OPDRACHTOMSCHRIJVING:
Herschrijf de tekstregels uit het materiaal hieronder en vervang daarin elke keer "視察" door "見学", terwijl de rest ongewijzigd blijft. Laat de afbeeldingen weg uit je antwoord.

GEGEVENS BIJ OPDRACHT:
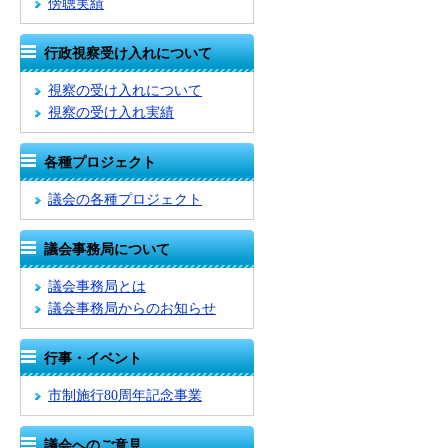
傍聴実績
行政視察受け入れについて
視察の受け入れについて
視察の受け入れ実績
各種プロジェクト
議会の各種プロジェクト
議会事務局について
議会事務局とは
議会事務局からのお知らせ
行事・イベント
市制施行80周年記念事業
議会へのご意見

ANTWOORD OP OPDRACHT:
傍聴実績
行政見学受け入れについて
見学の受け入れについて
見学の受け入れ実績
各種プロジェクト
議会の各種プロジェクト
議会事務局について
議会事務局とは
議会事務局からのお知らせ
行事・イベント
市制施行80周年記念事業
議会へのご意見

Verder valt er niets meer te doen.